I go to see my dad in the parlor and sit on his knee for a minute while the men are mid-conversation. My uncles ask how school is going, I answer politely and listen to them for a little while. I know even less about my Grandpa. Also of Czech heritage. His skin is like leather and he has worked harder than anyone I know. He keeps secrets inside him and holds past hurts I cannot know. To me he is just my mother’s father. Someone to respect and only see when we make these trips.
When it’s time to leave I am ready. I open and close the gate for my dad to drive through and we make our way over the dirt road and back to the highway. I doze off in the back seat on the way home and lightly dream of the field, full of flowers and fresh air. When we get home I secretly yearn for that space and the comfort of that house. It’s not as foreign as I think. I have been going their my entire childhood. I taste the tender beef stew and warm pie again… We have returned to our busy city life, yet I long for that quiet repose and for the simplicity of the life my grandparents know.
The farm doesn’t belong to our family anymore. It is now a part of our history and I truly miss it at times. Life is funny like that, we tend not to realize what we have until it is gone. It’s so cliche, but true.

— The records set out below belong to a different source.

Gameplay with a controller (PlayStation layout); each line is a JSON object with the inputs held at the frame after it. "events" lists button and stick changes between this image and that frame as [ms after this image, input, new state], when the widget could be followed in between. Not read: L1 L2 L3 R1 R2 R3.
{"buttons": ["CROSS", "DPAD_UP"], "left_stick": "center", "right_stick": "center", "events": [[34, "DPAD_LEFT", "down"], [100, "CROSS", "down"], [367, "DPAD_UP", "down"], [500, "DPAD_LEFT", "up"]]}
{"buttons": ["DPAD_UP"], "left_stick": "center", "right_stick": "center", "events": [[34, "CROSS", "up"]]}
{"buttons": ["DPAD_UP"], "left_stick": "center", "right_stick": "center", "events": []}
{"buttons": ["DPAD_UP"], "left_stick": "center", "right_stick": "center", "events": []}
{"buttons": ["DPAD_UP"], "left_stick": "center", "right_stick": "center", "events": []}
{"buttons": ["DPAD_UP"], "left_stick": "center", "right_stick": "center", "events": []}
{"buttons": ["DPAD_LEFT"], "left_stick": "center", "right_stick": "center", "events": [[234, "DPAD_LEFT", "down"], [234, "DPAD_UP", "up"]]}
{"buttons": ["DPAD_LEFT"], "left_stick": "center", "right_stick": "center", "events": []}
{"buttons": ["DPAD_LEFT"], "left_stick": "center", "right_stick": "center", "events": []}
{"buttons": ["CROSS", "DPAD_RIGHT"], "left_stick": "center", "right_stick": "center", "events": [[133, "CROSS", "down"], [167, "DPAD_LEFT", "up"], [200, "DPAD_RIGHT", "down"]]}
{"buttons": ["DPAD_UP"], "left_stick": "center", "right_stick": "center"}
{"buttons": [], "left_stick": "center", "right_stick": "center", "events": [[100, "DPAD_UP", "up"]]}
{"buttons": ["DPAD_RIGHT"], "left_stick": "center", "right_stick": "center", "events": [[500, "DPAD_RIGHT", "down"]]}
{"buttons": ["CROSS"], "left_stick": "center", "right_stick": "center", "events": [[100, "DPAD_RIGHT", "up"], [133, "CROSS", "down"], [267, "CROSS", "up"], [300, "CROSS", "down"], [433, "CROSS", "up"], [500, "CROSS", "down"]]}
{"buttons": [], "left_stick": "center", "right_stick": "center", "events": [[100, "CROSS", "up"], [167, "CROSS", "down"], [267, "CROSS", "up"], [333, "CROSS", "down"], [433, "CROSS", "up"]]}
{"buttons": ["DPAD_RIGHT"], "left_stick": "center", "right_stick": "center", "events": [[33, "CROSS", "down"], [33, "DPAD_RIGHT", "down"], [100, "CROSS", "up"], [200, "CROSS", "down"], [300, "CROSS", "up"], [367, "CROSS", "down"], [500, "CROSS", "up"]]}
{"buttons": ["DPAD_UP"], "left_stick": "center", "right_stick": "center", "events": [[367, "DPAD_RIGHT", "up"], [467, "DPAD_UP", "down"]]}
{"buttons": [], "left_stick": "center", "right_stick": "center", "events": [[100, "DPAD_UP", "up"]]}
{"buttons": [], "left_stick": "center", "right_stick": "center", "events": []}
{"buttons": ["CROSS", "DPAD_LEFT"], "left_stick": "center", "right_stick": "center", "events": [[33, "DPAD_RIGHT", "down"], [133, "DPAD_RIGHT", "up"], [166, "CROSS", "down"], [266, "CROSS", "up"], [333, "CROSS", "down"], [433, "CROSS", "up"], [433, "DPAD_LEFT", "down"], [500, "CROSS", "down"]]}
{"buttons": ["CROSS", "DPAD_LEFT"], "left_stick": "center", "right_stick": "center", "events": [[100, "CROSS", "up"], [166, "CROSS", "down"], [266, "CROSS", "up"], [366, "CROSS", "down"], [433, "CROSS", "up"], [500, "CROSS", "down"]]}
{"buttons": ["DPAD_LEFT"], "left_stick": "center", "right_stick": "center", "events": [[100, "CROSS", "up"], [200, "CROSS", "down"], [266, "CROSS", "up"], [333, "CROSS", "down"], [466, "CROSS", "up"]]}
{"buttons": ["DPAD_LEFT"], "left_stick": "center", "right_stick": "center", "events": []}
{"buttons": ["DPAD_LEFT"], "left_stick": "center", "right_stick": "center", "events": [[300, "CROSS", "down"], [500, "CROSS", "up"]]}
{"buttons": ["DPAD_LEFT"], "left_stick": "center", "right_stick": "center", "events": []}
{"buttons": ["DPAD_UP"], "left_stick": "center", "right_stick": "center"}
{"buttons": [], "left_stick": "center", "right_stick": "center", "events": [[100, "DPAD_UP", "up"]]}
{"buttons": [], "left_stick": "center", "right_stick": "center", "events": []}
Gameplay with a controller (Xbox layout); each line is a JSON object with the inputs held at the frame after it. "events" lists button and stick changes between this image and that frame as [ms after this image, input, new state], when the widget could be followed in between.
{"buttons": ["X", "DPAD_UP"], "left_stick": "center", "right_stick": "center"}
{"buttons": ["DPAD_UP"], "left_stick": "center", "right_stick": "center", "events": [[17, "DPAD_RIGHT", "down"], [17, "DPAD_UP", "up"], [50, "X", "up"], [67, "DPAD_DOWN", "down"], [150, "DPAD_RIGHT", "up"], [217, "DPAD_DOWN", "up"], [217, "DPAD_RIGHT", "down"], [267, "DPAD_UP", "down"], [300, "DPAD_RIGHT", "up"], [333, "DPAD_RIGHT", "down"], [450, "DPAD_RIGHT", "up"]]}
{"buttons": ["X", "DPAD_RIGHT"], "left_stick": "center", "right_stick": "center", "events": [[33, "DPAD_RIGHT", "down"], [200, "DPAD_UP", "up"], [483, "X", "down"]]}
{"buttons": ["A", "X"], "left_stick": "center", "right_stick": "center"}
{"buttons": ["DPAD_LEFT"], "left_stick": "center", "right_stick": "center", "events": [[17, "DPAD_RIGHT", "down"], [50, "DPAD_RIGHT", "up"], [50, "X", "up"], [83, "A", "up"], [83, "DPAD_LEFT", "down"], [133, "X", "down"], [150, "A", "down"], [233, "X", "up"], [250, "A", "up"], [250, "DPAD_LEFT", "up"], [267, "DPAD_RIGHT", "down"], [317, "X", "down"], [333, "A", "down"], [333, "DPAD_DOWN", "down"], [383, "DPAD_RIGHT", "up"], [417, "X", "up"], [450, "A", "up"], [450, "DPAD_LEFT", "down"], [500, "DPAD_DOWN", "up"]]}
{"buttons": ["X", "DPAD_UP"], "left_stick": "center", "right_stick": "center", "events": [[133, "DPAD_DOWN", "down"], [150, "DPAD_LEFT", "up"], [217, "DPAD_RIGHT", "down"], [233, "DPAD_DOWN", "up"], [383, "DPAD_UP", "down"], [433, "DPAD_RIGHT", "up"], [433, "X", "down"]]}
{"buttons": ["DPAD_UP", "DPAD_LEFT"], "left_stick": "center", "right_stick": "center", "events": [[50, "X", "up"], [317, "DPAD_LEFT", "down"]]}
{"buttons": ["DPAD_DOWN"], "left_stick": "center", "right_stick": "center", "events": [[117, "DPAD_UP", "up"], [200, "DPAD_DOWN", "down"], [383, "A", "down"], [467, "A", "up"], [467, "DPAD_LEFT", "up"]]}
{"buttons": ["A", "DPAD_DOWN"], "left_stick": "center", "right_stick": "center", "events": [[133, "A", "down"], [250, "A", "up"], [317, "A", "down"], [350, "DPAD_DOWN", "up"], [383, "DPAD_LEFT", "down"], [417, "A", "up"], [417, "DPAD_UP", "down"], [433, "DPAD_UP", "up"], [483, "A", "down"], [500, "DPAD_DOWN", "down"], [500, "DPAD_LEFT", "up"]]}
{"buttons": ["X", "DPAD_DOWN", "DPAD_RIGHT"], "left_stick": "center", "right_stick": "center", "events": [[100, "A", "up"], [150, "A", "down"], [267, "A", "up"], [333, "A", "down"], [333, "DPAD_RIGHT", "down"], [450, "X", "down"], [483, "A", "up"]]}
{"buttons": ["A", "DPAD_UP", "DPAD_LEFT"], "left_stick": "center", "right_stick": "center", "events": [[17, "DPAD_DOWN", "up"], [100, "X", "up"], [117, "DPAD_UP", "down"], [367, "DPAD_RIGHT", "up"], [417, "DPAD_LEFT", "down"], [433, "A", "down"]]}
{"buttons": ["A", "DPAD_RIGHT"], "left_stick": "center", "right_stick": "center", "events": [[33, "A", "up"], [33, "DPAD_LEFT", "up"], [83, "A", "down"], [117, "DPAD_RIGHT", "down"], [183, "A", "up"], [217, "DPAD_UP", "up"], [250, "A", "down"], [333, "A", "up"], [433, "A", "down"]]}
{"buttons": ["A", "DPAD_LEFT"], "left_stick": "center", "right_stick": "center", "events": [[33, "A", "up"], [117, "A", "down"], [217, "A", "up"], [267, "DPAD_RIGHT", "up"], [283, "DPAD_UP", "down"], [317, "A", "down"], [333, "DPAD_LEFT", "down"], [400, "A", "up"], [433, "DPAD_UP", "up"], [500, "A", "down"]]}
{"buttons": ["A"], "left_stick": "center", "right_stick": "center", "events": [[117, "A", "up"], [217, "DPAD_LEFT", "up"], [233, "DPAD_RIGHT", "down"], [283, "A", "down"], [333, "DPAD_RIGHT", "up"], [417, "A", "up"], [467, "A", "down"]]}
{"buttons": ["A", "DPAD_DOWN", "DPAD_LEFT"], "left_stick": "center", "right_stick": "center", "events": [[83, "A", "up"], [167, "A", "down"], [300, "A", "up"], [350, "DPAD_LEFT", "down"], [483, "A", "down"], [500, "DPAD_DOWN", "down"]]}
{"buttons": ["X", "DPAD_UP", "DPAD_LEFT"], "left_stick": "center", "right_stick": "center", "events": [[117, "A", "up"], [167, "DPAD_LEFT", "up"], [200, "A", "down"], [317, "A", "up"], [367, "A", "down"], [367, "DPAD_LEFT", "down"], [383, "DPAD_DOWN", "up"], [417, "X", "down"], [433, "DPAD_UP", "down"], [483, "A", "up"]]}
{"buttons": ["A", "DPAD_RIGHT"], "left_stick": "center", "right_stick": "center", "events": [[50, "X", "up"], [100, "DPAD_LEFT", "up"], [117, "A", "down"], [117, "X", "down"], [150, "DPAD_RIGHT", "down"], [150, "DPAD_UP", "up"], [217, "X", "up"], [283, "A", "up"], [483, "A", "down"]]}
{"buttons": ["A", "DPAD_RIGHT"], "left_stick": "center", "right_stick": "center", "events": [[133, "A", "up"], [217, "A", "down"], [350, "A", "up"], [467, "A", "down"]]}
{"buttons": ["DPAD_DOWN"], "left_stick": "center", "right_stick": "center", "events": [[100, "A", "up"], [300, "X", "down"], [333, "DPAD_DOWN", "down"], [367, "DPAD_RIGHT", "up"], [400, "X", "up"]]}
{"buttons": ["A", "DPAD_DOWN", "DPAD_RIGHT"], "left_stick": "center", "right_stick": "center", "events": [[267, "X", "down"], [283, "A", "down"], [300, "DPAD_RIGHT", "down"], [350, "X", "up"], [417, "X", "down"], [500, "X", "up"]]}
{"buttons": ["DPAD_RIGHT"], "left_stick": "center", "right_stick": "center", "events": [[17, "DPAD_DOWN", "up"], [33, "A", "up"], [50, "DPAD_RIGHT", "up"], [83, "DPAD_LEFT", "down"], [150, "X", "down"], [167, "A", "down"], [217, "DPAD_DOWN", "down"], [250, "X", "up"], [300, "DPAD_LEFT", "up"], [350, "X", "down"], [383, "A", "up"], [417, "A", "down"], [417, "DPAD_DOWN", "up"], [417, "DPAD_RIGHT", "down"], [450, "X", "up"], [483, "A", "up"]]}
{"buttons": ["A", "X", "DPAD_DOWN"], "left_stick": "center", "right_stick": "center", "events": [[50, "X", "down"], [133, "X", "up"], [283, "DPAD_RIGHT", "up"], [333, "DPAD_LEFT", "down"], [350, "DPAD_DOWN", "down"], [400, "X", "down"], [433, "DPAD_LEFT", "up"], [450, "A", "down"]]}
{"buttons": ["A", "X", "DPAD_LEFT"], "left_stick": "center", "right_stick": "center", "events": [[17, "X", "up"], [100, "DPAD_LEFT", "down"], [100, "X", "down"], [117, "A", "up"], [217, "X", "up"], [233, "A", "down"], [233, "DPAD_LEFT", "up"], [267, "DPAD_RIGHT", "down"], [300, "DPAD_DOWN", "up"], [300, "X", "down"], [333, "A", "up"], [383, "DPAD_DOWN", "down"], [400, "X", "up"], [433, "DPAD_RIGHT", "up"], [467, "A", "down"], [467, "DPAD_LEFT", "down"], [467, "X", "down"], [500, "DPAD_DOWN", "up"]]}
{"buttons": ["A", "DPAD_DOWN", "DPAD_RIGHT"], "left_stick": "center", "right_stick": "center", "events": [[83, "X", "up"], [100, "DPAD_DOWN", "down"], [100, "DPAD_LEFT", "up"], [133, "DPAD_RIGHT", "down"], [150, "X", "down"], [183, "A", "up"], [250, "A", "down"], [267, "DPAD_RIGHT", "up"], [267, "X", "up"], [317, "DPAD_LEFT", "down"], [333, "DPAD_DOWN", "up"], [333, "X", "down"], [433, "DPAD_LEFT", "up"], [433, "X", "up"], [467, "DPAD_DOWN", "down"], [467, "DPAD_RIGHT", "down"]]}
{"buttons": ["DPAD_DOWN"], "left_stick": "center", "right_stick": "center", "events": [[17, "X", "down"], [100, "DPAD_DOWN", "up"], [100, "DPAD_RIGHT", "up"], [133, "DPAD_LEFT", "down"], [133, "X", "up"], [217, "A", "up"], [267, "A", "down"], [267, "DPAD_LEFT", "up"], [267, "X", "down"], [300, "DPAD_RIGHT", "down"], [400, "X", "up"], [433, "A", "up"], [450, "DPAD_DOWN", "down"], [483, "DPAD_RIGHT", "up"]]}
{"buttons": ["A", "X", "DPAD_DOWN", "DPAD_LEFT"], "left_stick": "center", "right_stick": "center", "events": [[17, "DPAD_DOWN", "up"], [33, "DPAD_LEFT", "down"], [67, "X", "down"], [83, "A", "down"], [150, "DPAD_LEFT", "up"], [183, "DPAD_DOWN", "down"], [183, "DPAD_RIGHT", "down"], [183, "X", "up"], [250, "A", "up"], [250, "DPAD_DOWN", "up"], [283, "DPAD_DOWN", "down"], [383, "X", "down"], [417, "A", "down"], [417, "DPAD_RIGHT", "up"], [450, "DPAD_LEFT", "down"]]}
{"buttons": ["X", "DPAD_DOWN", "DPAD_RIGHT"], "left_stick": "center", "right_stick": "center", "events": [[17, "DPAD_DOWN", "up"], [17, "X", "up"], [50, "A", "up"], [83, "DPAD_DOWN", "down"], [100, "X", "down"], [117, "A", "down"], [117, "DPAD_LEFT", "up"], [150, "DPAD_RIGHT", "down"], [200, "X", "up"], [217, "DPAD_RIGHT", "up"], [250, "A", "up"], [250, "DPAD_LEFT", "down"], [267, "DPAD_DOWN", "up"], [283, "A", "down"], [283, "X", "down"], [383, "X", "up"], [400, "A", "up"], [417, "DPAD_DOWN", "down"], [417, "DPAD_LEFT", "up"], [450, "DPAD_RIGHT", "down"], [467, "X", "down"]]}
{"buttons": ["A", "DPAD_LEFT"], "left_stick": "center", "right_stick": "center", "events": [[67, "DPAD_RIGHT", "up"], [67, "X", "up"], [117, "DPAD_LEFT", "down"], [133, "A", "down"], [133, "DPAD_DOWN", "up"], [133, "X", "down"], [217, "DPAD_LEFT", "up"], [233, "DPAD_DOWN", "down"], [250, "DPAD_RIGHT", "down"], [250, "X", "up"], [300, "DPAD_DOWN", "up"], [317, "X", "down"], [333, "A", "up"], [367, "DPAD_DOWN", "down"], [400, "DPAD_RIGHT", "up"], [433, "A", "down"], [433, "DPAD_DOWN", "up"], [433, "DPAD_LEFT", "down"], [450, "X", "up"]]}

Looking back on those times I realize how thankful I am to my parents for taking me there and making that place a part of my memories and childhood. I was able to experience both the farm and the city. That farm was my mother’s home and even though it wasn’t always my favorite place to be then, I think it would be one of them now. I am forever grateful for the time I spent on the Hajek farm, just outside of Shiner, Texas with my grandparents, Lillie and Tom (and my aunts, uncles and cousins).